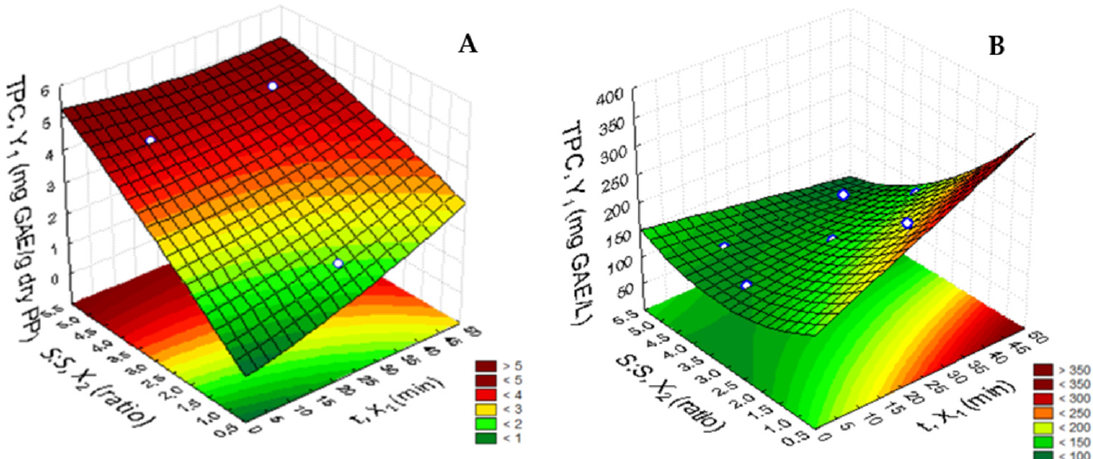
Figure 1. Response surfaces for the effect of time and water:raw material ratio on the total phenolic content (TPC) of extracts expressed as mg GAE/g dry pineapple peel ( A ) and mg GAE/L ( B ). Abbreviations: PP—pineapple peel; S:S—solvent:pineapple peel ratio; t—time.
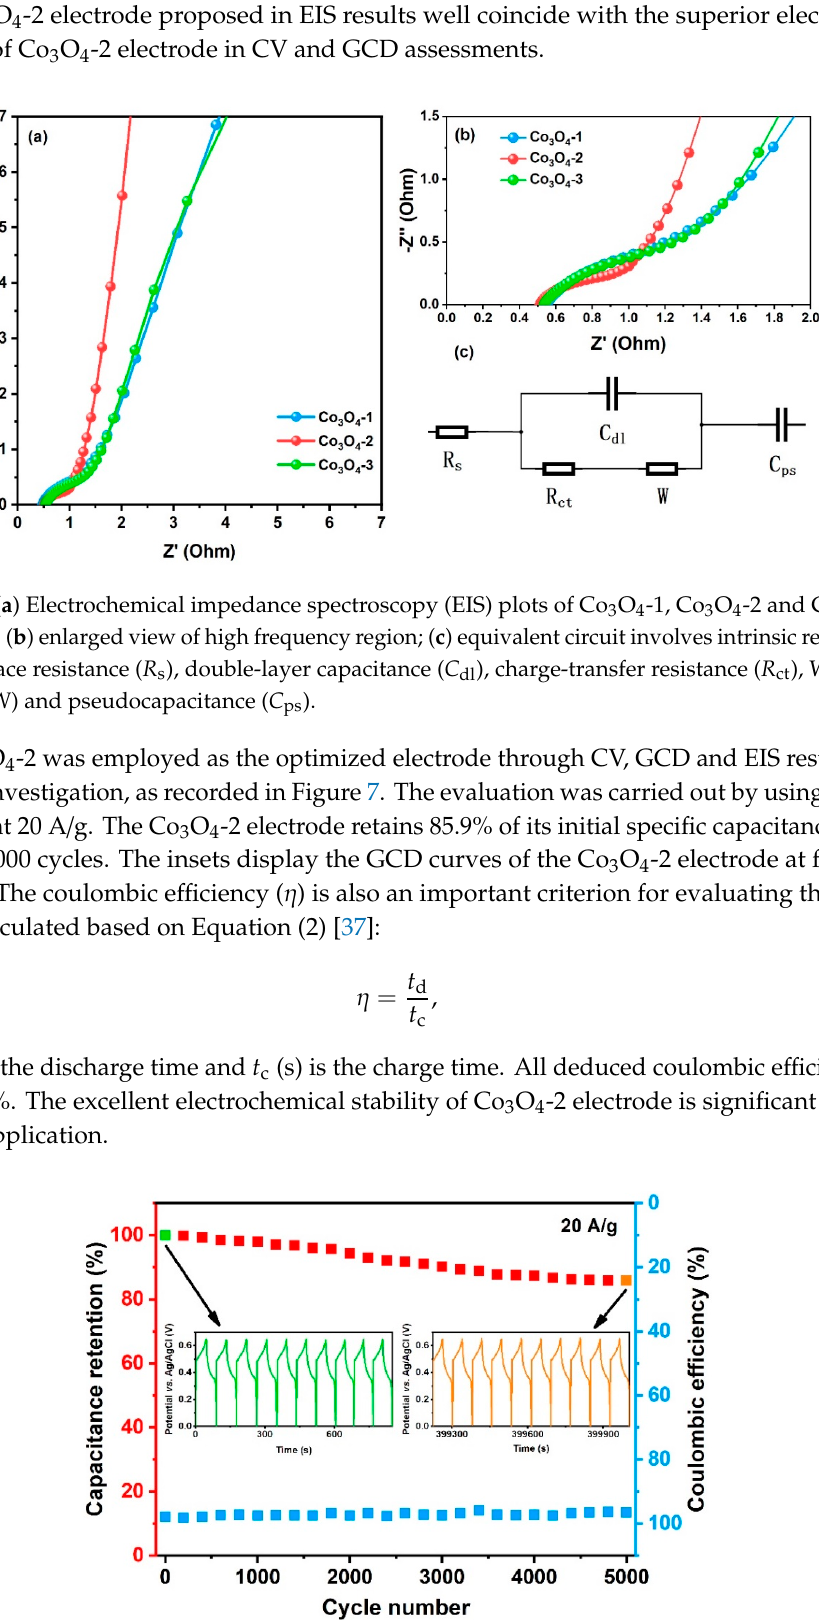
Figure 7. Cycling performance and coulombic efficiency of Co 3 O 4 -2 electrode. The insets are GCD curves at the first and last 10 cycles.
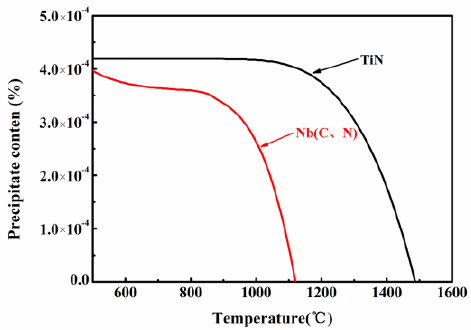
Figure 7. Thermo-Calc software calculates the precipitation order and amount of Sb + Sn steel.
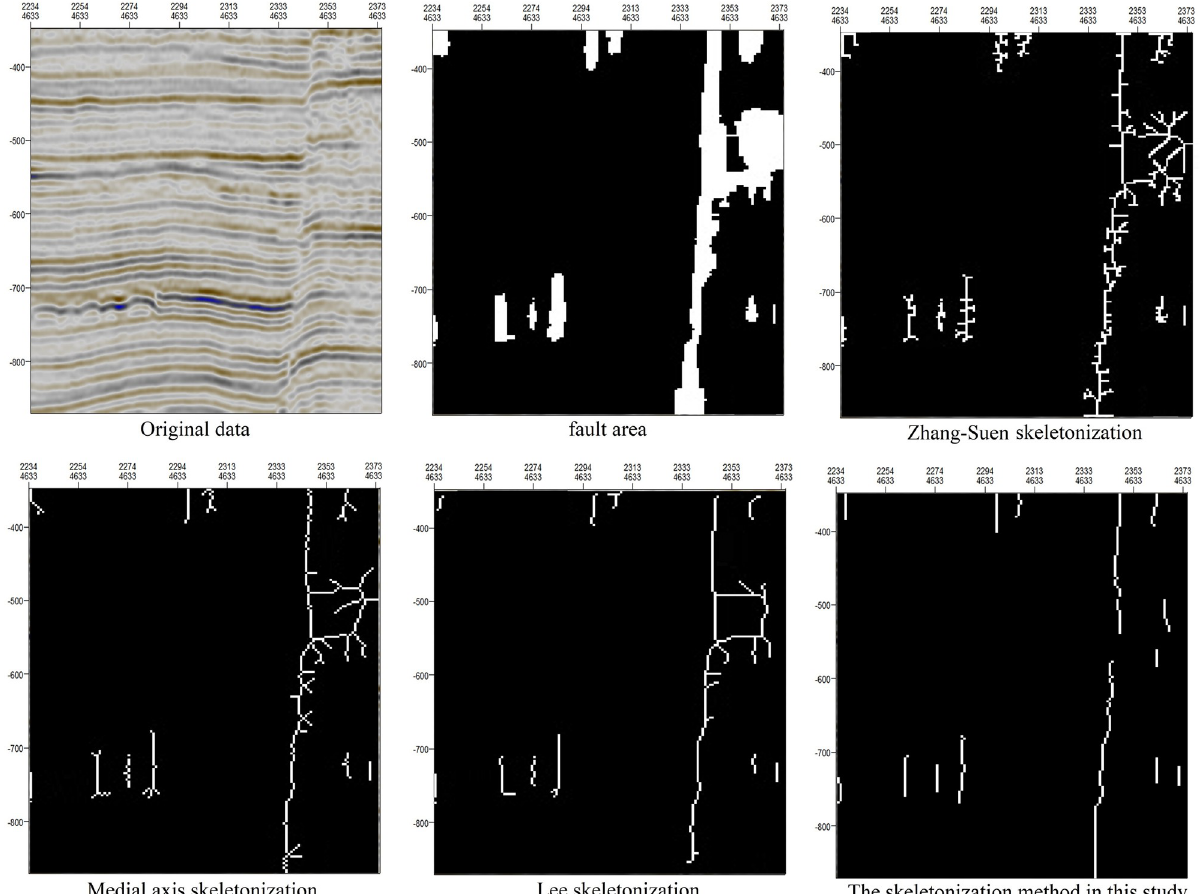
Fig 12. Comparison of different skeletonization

☆ ☆ ☆

**Assigned task**:
Go through the material above and return each line that holds the word "Figure".

**Response area**:
Figure 1. Response surfaces for the effect of time and water:raw material ratio on the total phenolic content (TPC) of extracts expressed as mg GAE/g dry pineapple peel ( A ) and mg GAE/L ( B ). Abbreviations: PP—pineapple peel; S:S—solvent:pineapple peel ratio; t—time.
Figure 7. Cycling performance and coulombic efficiency of Co 3 O 4 -2 electrode. The insets are GCD curves at the first and last 10 cycles.
Figure 7. Thermo-Calc software calculates the precipitation order and amount of Sb + Sn steel.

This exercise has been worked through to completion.